Pero eso ya quedó atrás. Ahora solo creía en las palabras de Judith.

Samuel me observó por largo rato. Su mirada era compleja, como si quisiera descifrarme por completo.

—Si de verdad quieres explicarte, puedo darte una oportunidad. Pero tendrás que contarme todo.

—¿Por qué me dejaste hace cinco años?

—¿Y cómo te hiciste esa cicatriz en la mano?

Sentí que el pecho se me apretaba.

No era que no hubiera pensado en contárselo todo.

Pero ya habían pasado cinco años. ¿De qué serviría remover esa vieja herida ahora?

Samuel ya no era aquel hombre que solo me amaba a mí. Se había acostado con tantas mujeres, y ahora Judith esperaba un hijo suyo.

Aunque le dijera la verdad, solo aumentaría nuestro dolor.

Además, pronto me iría.

Al final, solo negué con la cabeza.

—No es nada importante, solo una tontería que pasó en el extranjero.

—Y sobre por qué te dejé... ¿acaso no lo sabes?

—Después de lo que te pasó, ¿cómo podía creer que serías capaz de protegerme?

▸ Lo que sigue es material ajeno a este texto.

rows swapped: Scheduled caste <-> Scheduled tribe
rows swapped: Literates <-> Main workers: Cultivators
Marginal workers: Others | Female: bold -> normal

Las palabras parecieron herirlo. Tomó el muñeco de la mesa y me lo lanzó, gritando fuera de sí:

—¡Lárgate!

El golpe me hizo gemir del dolor. Tomé mi muñeco y me di la vuelta para marcharme.

Detrás de mí, escuché su voz, llena de odio:

—Elena, me arrepiento tanto de haberme enamorado de ti.

No me detuve ni miré atrás. Solo cerré la puerta detrás.